I made these a few weeks ago and they turned out excellent. However, I just made them again the exact same way, and they came out totally different and pretty much ruined. They puffed into a bubble, and inside the bubble they were dense and not fluffy at all. I know the recipe is good, but I can’t figure out what went wrong the second time. The only difference I can think of is that I pressed these down flatter than last time (last time they were mostly spherical, this time they were closer to hamburger bun shaped). Could that have made such a drastic difference in the result? The first batch was so delicious, and this one is pretty much inedible :/
I read comments, and realized it would be sticky, so I added 2 tbsp grapeseed oil to mix (by hand, didn’t bother with mixer), then used oil to knead by hand and avoid the stickiness cited in comments. I did not use/need the third egg, but I did scrape out the egg shells to glaze the sesame, and chia seeds on top. Next time, I’ll try and cook at 365-375 for 17-18 minutes. I really liked the flavor!

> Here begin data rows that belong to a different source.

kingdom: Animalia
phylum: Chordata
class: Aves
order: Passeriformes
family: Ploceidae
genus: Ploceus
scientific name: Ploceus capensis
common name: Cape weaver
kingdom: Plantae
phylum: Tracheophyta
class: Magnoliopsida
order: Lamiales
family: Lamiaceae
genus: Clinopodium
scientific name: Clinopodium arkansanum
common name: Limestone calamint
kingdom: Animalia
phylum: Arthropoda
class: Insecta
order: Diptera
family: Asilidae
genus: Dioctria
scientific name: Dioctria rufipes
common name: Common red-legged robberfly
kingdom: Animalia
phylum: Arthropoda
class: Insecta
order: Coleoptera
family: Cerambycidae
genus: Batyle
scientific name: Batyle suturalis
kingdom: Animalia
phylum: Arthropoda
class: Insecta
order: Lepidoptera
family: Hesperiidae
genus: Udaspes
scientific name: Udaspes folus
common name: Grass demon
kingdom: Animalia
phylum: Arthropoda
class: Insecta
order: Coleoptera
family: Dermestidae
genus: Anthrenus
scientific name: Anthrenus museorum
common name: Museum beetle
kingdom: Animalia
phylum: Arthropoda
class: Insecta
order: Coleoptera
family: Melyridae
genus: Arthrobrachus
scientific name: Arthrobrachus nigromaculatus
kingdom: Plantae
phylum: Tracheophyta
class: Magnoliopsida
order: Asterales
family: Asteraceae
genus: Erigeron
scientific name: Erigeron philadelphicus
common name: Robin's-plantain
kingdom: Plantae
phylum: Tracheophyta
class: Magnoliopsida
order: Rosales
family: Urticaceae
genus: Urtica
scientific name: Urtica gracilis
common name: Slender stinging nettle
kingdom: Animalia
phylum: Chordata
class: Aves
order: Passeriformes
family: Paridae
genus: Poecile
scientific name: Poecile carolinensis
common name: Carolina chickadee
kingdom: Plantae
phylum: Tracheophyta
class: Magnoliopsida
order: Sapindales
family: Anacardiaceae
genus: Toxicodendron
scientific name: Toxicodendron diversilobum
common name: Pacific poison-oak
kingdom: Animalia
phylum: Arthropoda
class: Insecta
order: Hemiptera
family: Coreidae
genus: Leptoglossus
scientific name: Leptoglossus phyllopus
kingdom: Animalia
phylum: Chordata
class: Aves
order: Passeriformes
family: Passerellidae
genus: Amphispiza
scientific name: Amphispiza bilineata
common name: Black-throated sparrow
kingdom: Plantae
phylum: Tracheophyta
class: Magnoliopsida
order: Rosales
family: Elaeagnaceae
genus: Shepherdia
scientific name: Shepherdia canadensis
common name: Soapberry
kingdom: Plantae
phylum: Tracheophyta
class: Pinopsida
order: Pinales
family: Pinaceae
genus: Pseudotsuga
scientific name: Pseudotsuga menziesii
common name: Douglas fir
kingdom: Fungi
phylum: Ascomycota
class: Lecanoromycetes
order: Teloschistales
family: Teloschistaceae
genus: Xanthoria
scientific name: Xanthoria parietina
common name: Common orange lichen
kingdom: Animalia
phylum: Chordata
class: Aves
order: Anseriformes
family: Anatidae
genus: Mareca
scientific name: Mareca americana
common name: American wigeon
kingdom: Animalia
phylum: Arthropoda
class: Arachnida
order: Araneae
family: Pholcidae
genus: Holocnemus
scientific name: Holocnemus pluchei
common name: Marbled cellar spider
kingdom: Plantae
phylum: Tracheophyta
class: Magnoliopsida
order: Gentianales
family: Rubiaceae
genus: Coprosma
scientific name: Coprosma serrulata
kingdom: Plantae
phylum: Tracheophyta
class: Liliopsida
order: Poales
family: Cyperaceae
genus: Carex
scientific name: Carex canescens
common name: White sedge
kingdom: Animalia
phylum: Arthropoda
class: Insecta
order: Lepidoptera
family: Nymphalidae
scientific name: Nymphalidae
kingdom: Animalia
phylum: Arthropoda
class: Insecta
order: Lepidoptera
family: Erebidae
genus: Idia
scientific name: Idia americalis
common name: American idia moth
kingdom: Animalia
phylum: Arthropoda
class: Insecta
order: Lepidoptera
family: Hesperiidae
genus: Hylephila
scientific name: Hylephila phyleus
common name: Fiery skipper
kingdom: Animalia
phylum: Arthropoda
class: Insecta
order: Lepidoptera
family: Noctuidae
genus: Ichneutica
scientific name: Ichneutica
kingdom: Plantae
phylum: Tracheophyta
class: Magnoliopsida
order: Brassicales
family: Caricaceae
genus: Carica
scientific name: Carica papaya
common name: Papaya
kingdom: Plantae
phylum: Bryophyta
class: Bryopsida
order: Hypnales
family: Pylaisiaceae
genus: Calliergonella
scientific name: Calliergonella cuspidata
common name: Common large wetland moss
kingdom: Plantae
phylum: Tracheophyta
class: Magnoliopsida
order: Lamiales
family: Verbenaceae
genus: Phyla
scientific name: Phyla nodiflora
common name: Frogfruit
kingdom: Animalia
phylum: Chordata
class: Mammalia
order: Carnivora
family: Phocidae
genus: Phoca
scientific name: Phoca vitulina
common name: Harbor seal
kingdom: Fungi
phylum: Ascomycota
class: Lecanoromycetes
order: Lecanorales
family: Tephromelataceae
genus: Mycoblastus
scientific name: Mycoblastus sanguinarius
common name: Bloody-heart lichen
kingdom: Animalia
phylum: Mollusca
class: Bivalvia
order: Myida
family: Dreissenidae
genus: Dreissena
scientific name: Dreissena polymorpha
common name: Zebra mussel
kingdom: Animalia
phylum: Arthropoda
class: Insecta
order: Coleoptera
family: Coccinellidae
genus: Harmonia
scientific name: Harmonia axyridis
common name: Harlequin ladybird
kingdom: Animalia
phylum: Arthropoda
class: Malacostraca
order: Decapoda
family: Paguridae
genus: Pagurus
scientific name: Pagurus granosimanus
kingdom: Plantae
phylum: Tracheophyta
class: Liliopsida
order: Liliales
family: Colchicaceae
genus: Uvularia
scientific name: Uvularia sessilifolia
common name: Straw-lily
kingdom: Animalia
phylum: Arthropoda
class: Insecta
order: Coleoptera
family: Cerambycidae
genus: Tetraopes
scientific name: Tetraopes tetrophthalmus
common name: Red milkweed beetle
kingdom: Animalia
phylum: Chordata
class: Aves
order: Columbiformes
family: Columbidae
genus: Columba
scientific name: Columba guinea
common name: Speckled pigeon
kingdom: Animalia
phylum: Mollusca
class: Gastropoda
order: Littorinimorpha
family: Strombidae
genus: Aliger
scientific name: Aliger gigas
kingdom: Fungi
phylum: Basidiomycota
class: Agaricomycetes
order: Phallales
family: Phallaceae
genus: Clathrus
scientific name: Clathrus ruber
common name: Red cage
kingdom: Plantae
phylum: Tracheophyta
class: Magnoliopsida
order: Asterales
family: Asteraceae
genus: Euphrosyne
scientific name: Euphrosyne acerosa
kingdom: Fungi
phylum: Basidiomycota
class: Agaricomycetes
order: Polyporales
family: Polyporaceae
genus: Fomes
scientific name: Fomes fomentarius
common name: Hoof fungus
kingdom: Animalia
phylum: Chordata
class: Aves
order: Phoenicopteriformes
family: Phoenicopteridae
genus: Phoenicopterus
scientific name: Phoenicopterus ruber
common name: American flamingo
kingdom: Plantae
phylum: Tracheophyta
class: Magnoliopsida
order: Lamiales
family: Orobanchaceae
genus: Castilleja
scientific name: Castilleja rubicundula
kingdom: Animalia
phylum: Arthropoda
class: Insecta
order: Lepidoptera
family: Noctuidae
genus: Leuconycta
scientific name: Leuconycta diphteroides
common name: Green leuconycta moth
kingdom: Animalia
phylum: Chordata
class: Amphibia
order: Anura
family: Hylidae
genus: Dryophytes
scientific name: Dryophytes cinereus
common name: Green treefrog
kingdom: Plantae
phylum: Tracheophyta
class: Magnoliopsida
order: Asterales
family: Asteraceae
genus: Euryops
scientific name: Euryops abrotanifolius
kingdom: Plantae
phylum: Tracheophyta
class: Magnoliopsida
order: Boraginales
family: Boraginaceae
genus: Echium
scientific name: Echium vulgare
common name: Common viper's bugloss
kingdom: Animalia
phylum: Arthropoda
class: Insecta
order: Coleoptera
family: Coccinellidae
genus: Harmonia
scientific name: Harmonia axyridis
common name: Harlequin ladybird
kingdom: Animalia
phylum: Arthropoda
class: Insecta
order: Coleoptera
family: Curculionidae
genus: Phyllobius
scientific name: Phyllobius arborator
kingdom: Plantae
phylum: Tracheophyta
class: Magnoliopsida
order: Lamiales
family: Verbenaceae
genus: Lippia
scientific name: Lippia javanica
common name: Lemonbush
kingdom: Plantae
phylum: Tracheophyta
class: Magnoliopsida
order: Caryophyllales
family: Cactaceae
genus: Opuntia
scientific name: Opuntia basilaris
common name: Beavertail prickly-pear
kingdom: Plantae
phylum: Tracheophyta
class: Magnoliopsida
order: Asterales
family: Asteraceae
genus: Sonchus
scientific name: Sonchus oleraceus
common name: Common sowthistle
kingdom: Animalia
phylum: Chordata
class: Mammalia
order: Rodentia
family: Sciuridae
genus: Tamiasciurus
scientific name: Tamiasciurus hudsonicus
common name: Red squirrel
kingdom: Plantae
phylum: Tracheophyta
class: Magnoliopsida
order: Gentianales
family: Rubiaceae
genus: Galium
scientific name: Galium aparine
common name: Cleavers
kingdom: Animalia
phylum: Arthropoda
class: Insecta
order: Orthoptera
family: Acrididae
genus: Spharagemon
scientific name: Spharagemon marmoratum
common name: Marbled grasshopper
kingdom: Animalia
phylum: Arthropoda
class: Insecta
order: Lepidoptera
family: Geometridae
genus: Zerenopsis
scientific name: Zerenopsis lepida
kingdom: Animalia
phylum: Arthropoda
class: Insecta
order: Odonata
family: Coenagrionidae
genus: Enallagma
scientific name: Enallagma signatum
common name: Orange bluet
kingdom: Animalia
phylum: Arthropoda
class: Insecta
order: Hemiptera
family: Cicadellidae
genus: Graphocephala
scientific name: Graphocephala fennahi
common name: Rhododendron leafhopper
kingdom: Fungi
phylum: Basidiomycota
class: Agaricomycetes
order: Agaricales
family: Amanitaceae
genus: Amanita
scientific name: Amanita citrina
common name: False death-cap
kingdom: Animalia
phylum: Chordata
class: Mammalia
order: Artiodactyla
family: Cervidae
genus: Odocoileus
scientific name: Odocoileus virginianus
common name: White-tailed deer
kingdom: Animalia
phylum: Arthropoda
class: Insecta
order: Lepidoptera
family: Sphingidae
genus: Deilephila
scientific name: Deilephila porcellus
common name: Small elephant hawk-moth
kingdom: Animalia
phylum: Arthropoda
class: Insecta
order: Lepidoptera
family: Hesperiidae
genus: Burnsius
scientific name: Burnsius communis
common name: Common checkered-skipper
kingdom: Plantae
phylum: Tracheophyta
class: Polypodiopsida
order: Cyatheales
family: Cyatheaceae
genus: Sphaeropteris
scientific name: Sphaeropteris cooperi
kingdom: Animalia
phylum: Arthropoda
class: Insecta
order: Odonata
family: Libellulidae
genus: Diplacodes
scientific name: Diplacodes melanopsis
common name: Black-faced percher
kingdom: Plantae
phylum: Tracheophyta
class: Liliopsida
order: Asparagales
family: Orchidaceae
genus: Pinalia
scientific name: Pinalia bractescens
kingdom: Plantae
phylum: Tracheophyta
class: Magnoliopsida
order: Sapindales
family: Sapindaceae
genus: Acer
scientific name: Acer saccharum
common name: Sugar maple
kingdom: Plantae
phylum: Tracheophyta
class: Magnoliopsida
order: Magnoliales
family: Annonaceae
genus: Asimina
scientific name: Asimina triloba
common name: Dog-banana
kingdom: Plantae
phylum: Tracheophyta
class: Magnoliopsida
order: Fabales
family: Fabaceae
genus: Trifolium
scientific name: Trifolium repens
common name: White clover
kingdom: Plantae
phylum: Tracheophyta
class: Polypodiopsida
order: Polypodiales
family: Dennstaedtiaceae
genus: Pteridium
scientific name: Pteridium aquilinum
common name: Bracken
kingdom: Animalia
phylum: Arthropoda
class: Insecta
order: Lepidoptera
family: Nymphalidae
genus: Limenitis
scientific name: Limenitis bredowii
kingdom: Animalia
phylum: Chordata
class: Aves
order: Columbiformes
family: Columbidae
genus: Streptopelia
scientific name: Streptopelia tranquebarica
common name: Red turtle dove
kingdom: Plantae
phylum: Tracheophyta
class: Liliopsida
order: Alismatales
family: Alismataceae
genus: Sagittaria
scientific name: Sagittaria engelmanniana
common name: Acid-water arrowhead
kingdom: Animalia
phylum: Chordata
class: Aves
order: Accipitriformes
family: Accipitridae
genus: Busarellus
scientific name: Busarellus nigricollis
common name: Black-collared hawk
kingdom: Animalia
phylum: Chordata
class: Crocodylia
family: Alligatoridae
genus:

I’ve come to the acceptance that I’ll never be able to make keto bread, even from Big Man’s World, so I’m so happy I can do this!
These are relatively easy to make (I say that because I’m not a good baker), they’re filling, they’re mild and I may have done something wrong because the texture was akin to underdone bread but I actually liked it if I’m honest, reminds me there’s cheese in there and not loads of carbs.
I chose to do a review after seeing how they froze. Cut in half, zip lock bag as instructed. Frozen for 3 weeks abouts. The only thing though was that for me for it took about 1-1.5 minutes to heat from frozen in the microwave (900W), not 30 seconds. But the texture was even better than before I froze them and it held together very well.
Overall, I liked them 😁
Fabulous! Can I use a stand up mixer instead of a processor?
I don’t see why not 🙂
Excellent
Wow
Wonder if you can make hotdog buns this way
Soft with a good bun texture
Just made these and I am very impressed. Wow! Iran short of my almond flour so split it with Quinoa Flour; very yummy and fluffy bread like replacement.
The most amazing and delicious Keto bread I’ve ever eaten. It’s better than most commercial Keto breads.
Easy to f9llow recipe.andclive only 2 net carbs each! Thank you.